Shridhar,
> However I do not agree with this logic entirely. It pegs the next vacuum
> w.r.t current table size which is not always a good thing.
No, I think the logic's fine, it's the numbers which are wrong. We want to
vacuum when updates reach between 5% and 15% of total rows. NOT when
updates reach 110% of total rows ... that's much too late.
Hmmm ... I also think the threshold level needs to be lowered; I guess the
purpose was to prevent continuous re-vacuuuming of small tables?

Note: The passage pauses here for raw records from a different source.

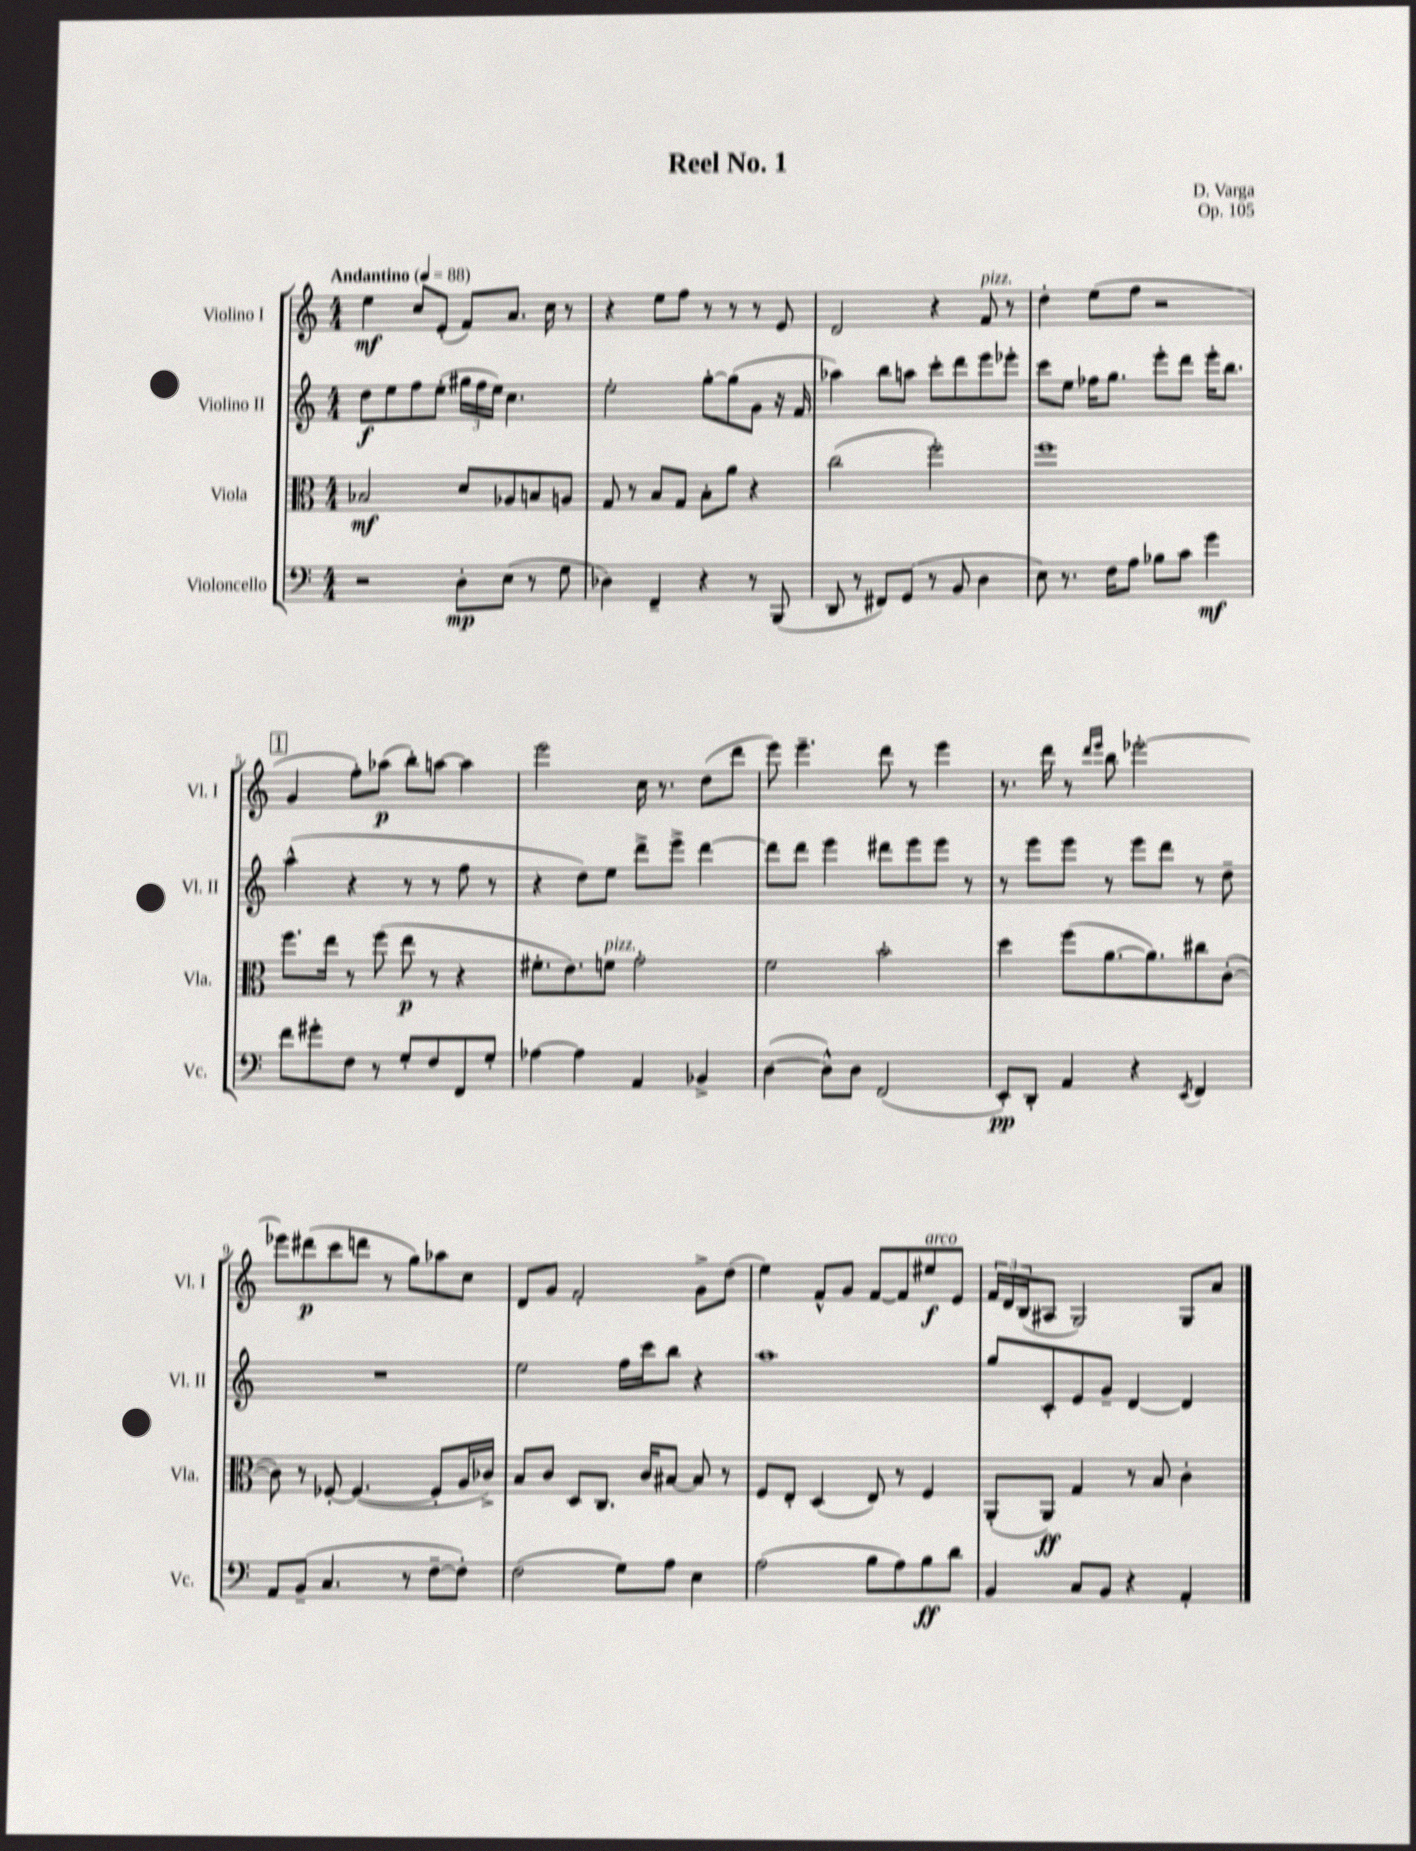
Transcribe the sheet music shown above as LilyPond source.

\header { title = "Reel No. 1" composer = "D. Varga" opus = "Op. 105" }
<<
\new StaffGroup <<
\new Staff = "s0" \with { instrumentName = "Violino I" shortInstrumentName = "Vl. I" } {
    \clef treble \key c \major \numericTimeSignature \time 4/4 \tempo "Andantino" 4 = 88
    e''4\mf c''8 e'8-.( f'8) a'8. c''16 r8 |
    r4 e''8 f''8 r8 r8 r8 e'8 |
    d'2 r4 f'8^\markup { \italic "pizz." } r8 |
    d''4-. e''8( f''8 r2 |
    \mark \markup { \box "1" } g'4 f''8-.) aes''8\p( b''8-.) a''8~ a''4 |
    e'''2 c''16 r8. d''8( d'''8 |
    e'''8) e'''4.-- d'''8 r8 e'''4 |
    r8. d'''16 r8 \grace { d'''16 e'''16 } b''8 ees'''2~-. |
    ees'''8 dis'''8\p( c'''8 d'''8 r8 g''8) aes''8 c''8 |
    d'8 g'8 f'2-. g'8-> d''8( |
    e''4) f'8-^ g'8 f'8~ f'8 eis''8\f^\markup { \italic "arco" } e'8 |
    \tuplet 3/2 { f'16 d'16 b16( } ais8 g2) g8 a'8 \bar "|." |
}
\new Staff = "s1" \with { instrumentName = "Violino II" shortInstrumentName = "Vl. II" } {
    \clef treble \key c \major \numericTimeSignature \time 4/4
    d''8\f e''8 f''8 e''8-.( \tuplet 3/2 { gis''16 f''16 e''16) } c''4. |
    e''2-. g''8~-. g''8( g'8 r16 f'16 |
    aes''4) b''8 a''8 c'''8-. d'''8 e'''8 ees'''8-. |
    c'''8 e''8 fes''16 g''8. e'''8-. d'''8 e'''16-. b''8. |
    \mark \markup { \box "1" } a''4-^( r4 r8 r8 f''8 r8 |
    r4 d''8) e''8 d'''8-> e'''8-> d'''4~ |
    d'''8 d'''8 e'''4 dis'''8 e'''8 e'''8 r8 |
    r8 e'''8 e'''8 r8 e'''8 d'''8 r8 d''8-- |
    R1 |
    e''2 f''16 c'''16 b''8 r4 |
    a''1 |
    g''8 c'8-. e'8 g'8-- d'4~ d'4 \bar "|." |
}
\new Staff = "s2" \with { instrumentName = "Viola" shortInstrumentName = "Vla." } {
    \clef alto \key c \major \numericTimeSignature \time 4/4
    bes2\mf d'8 aes8 b8 a8 |
    g8 r8 b8 g8 b8-. a'8 r4 |
    c''2( f''2-.) |
    f''1 |
    \mark \markup { \box "1" } f''8. e''16 r8 f''8( e''8\p r8 r4 |
    fis'8.-. e'8.) f'8^\markup { \italic "pizz." } g'2-. |
    f'2 b'2-. |
    d''4 f''8( a'8.~ a'8.) cis''8 c'8~-.( |
    c'8) r8 fes8~-. fes4.~( fes8-. a16 ces'16->) |
    b8 c'8 d8 c8. c'16 bis8~ bis8 r8 |
    f8 e8-. d4( e8) r8 f4 |
    a,8-.( a,8\ff) g4 r8 b8 c'4-. \bar "|." |
}
\new Staff = "s3" \with { instrumentName = "Violoncello" shortInstrumentName = "Vc." } {
    \clef bass \key c \major \numericTimeSignature \time 4/4
    r2 d8-.\mp e8( r8 g8 |
    des4) f,4-- r4 r8 b,,8( |
    d,8 r8 fis,8) g,8( r8 b,8 d4 |
    e8) r8. f16 a8 bes8 c'8 g'4\mf |
    \mark \markup { \box "1" } f'8 gis'8-. f8 r8 g8-. f8 f,8 g8-. |
    aes4~ aes4 a,4 bes,4-> |
    d4~( d8-^) d8 f,2( |
    e,8-.\pp) d,8-. a,4 r4 \acciaccatura { e,8 } f,4 |
    a,8 b,8--( c4. r8 f8~-- f8-.) |
    f2( g8) a8 e4 |
    a2( b8 a8) b8\ff d'8 |
    b,4 c8 b,8 r4 a,4-. \bar "|." |
}
>>
>>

Unfortunately, in the current implementation, the result is tha small tables
never get vacuumed at all.
So for defaults, I would peg -V at 0.1 and -v at 100, so our default
calculation for a table with 10,000 rows is:
100 + ( 0.1 * 10,000 ) = 1100 rows.
> I would rather vacuum the table at 2000 updates, which is what you probably
> want.
Not necessarily. This would be painful if the table has 10,000,000 rows. It
*should* be based on a % of rows.
> Furthermore analyze threshold depends upon inserts+updates. I think it
> should also depends upon deletes for obvious reasons.
Yes. Vacuum threshold is counting deletes, I hope?
> What did you expected in above example? It is not difficult to tweak
> pg_autovacuum calculations. For testing we can play around.
Can I set the settings to decimals, or are they integers?
> vacthresh = vacbase*vacscale
> anathresh = anabase + anascale*ntuples
Nope, see above.
My comment about the frequency of vacuums vs. analyze is that currently the
*default* is to analyze twice as often as you vacuum. Based on my
experiece as a PG admin on a variety of databases, I believe that the default
should be to analyze half as often as you vacuum.
> I am all for experimentation. If you have real life data to play with, I
> can give you some patches to play around.
I will have real data very soon .....
--
Josh Berkus
Aglio Database Solutions
San Francisco